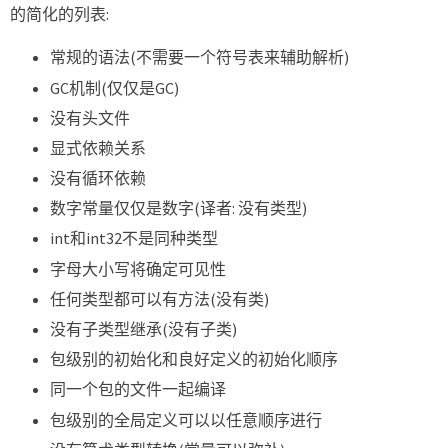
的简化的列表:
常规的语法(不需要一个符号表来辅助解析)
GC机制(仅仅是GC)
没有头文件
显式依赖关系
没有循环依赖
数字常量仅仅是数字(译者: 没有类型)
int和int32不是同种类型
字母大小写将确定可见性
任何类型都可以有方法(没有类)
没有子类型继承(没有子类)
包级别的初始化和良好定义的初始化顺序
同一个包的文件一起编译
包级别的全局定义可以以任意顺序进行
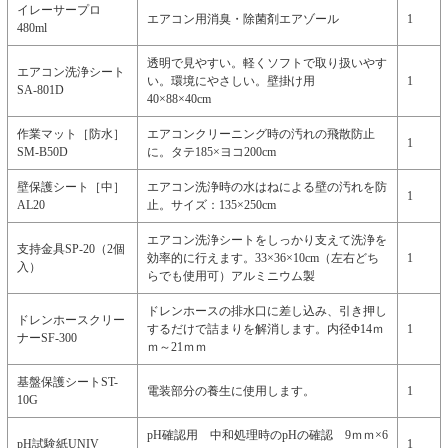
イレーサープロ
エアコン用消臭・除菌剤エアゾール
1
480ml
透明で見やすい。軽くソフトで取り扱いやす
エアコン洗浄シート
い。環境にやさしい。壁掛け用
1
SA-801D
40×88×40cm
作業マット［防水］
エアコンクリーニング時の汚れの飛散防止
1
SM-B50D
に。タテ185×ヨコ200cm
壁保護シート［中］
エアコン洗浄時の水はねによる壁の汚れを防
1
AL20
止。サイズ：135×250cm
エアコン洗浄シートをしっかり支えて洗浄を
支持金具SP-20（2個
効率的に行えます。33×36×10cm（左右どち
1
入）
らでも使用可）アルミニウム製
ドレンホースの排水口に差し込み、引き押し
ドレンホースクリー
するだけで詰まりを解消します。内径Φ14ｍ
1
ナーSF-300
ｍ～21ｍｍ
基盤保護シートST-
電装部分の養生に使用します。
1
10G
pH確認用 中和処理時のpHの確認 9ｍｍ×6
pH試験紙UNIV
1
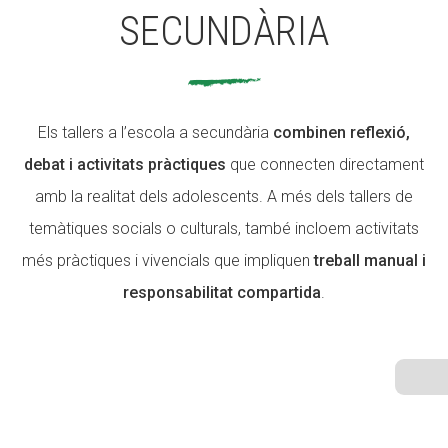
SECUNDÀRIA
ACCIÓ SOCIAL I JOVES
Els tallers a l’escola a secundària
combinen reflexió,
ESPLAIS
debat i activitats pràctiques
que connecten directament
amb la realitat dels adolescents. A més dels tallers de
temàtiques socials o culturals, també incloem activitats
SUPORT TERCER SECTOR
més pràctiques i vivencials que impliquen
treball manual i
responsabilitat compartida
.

WORK REQUEST
Wherever a line contains the string "tallers", copy that line from the data.

REPLY
Els tallers a l’escola a secundària
amb la realitat dels adolescents. A més dels tallers de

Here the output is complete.